▸ **Prompt**
Reproduce all of the records below line for line, changing nothing.

(Beginning of Material provided)

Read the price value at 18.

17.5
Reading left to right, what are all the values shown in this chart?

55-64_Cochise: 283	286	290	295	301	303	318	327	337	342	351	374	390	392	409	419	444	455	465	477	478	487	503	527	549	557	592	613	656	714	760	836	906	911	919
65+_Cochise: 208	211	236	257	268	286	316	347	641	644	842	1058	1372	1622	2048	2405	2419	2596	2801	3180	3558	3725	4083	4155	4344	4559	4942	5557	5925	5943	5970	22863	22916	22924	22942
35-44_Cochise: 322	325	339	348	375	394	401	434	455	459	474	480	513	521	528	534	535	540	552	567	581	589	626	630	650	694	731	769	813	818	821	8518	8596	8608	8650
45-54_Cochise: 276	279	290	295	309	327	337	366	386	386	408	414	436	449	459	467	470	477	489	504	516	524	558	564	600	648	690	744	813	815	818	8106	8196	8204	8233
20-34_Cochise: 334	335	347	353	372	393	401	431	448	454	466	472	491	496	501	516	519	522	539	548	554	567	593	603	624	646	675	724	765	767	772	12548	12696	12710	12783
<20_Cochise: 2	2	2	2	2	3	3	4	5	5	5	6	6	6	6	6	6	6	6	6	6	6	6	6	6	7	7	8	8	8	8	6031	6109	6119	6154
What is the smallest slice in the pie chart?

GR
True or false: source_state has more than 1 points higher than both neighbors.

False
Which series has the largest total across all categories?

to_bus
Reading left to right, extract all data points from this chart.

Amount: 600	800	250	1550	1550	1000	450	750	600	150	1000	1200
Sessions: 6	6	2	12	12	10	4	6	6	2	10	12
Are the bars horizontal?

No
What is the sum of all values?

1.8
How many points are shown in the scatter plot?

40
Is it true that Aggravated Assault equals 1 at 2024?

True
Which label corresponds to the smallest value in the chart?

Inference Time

(End of Material provided)

▸ **Result of this exercise**
Read the price value at 18.

17.5
Reading left to right, what are all the values shown in this chart?

55-64_Cochise: 283	286	290	295	301	303	318	327	337	342	351	374	390	392	409	419	444	455	465	477	478	487	503	527	549	557	592	613	656	714	760	836	906	911	919
65+_Cochise: 208	211	236	257	268	286	316	347	641	644	842	1058	1372	1622	2048	2405	2419	2596	2801	3180	3558	3725	4083	4155	4344	4559	4942	5557	5925	5943	5970	22863	22916	22924	22942
35-44_Cochise: 322	325	339	348	375	394	401	434	455	459	474	480	513	521	528	534	535	540	552	567	581	589	626	630	650	694	731	769	813	818	821	8518	8596	8608	8650
45-54_Cochise: 276	279	290	295	309	327	337	366	386	386	408	414	436	449	459	467	470	477	489	504	516	524	558	564	600	648	690	744	813	815	818	8106	8196	8204	8233
20-34_Cochise: 334	335	347	353	372	393	401	431	448	454	466	472	491	496	501	516	519	522	539	548	554	567	593	603	624	646	675	724	765	767	772	12548	12696	12710	12783
<20_Cochise: 2	2	2	2	2	3	3	4	5	5	5	6	6	6	6	6	6	6	6	6	6	6	6	6	6	7	7	8	8	8	8	6031	6109	6119	6154
What is the smallest slice in the pie chart?

GR
True or false: source_state has more than 1 points higher than both neighbors.

False
Which series has the largest total across all categories?

to_bus
Reading left to right, extract all data points from this chart.

Amount: 600	800	250	1550	1550	1000	450	750	600	150	1000	1200
Sessions: 6	6	2	12	12	10	4	6	6	2	10	12
Are the bars horizontal?

No
What is the sum of all values?

1.8
How many points are shown in the scatter plot?

40
Is it true that Aggravated Assault equals 1 at 2024?

True
Which label corresponds to the smallest value in the chart?

Inference Time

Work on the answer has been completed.